If you want to write significant Spark programs, you'll probably be using the command line (and maybe an IDE). See Spark Programming for specifics in doing Spark programs here. The rest of this section describes use of Spark from Jupyter and the interactive commands.
The pyspark command-line program, and the Spark in Python3 session in Jupyter, set up a Spark context for you in python3. The following variables are defined:
- spark - a pyspark.sql.SparkSession (using Hive)
- sc - a SparkContext
- sql - a bound method SparkSession.sql for the session
- sqlContext - an SQLContext [for compatibility]
- sqlCtx - an old name for sqlContext
The spark-shell command-line program, and the Spark in Scala session in Jupyter, set up a Spark context in Scala, with the following variables:
- spark - a pyspark.sql.SparkSession (using Hive)
- sc - a SparkContext
Graphics is avaiable within Jupyter / ipython using matplotlib.
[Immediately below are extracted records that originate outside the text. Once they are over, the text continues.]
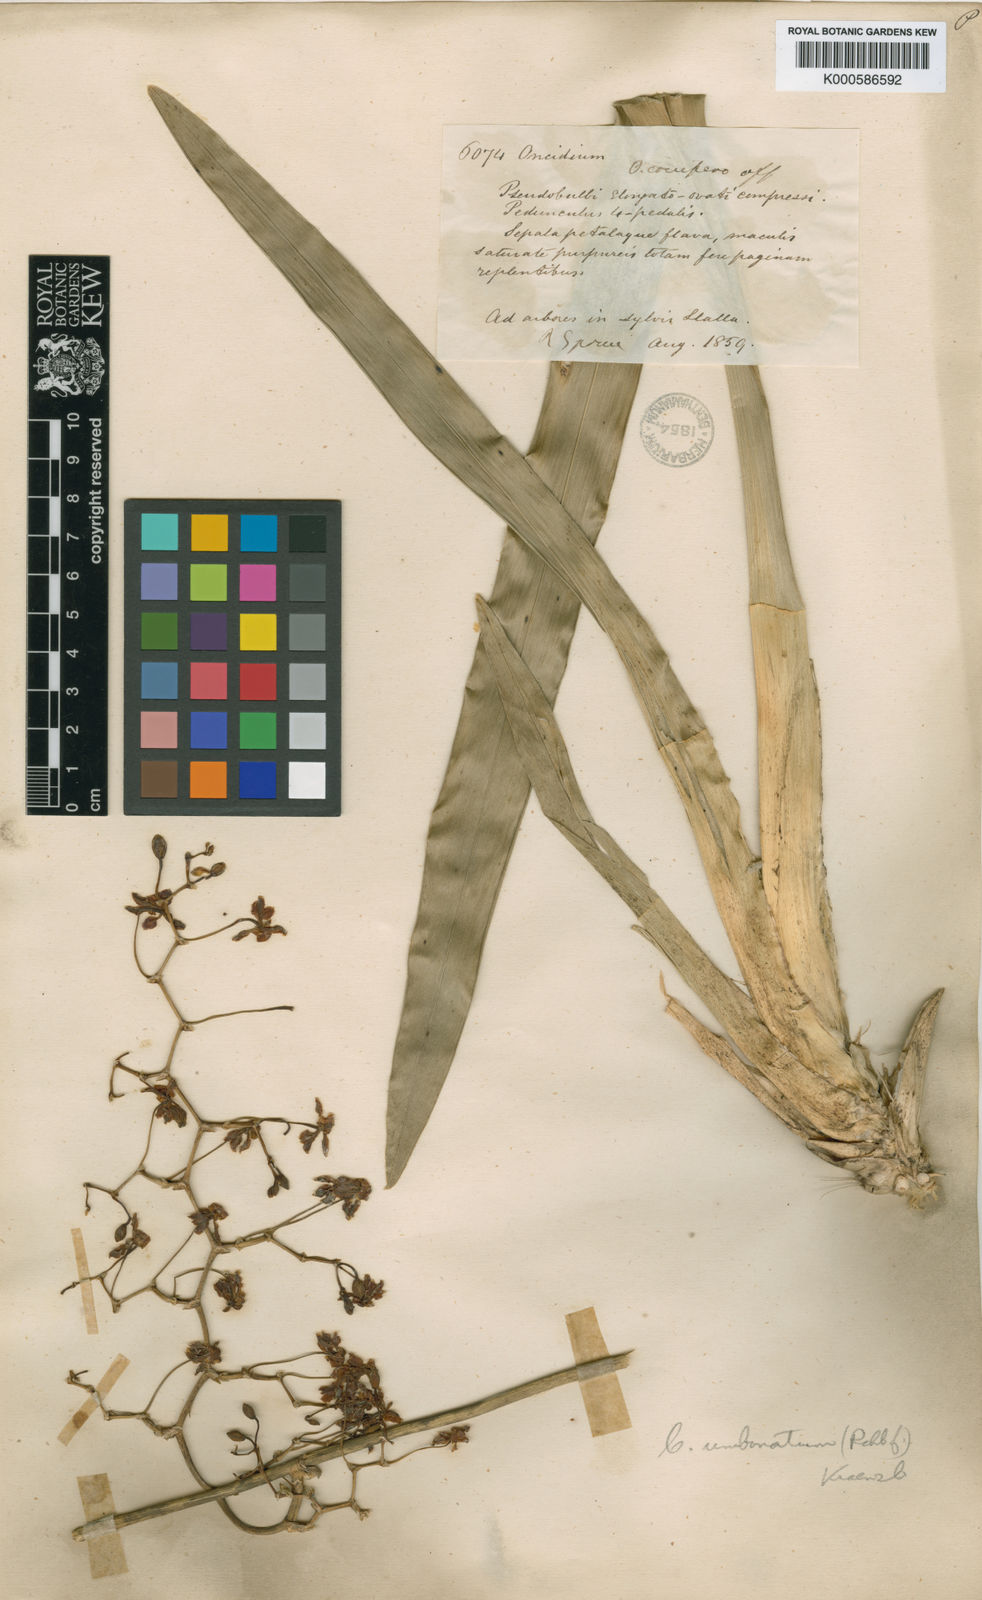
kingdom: Plantae
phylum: Tracheophyta
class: Liliopsida
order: Asparagales
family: Orchidaceae
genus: Cyrtochilum
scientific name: Cyrtochilum umbonatum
E.g "%matplotlib inline".
Python support for Jupyter is well documented. See The Jupyter Notebook.
The rest of this section has information on the Scala kernel for Jupyter, and spark-shell, since it's less well documented elsewhere. Here's the official documentation: Apache Torree Quick Start.
Graphics in Scala
We are currently unable to support graphics in Scala from Jupyter. We suggest that you prepare data in Scala, write it out, and then use Python to graph it. While there are graphics packages for Scala, they either haven't been updated for the current version of Scala or won't install. (If you find one that works, please tell us. We'd be happy to install it.)
Add classes to Scala
The Scala enviornment has access to a large set of Spark-related libraries, as well as other standard libraries such as Apache Commons. Try "ls /koko/system/spark/jars/" to see them all. If you need more, in Jupyter, you can use "%classpath" to load them. See the FAQ for more information. They tell use to use
%AddDeps group-id artifact-id versionto load libraries. This command searches the Maven collection of libraries. Just about any library you could want is in Maven. Here's a search tool: Maven search That search will display the group ID, artifact ID, and latest version. For generic libraries you probably should use the most recent. With Spark-related libraries you may want to use version 3.2.1, so it matches the version of Spark we have installed.
In Spark-shell, the --jars and --packages options perform the same function. For --packages, arguments look like groupid:artifactid:version
Oddities in Scala
- In Jupyter, if you define a class and use it in the same paragraph it may give an undefined error. You may have to execute the definition before the use. You probably won't see this in spark-shell, because it executes every line as it is complete.
- The Jupyter Scala kernel doesn't prefine the SQL context. Try "val sqlContext = new org.apache.spark.sql.hive.HiveContext(sc)"
- If you try to create a Hive table, you may get a permissions error from Derby. If so, you'll have to do "System.setSecurityManager(null)" before creating the SQL context.
Map/Reduce
The Hadoop software is installed in standalone mode on all of our systems. The only real use would be for Map/Reduce jobs. Note that jobs will run in local mode. However on our larger systems, e.g. ilab1, ilab2 and ilab3, you can get a reasonable amount of parallelism if you adjust the number of tasks. (By default only 2 map tasks are run.)
See Map/Reduce on CS Systems for details.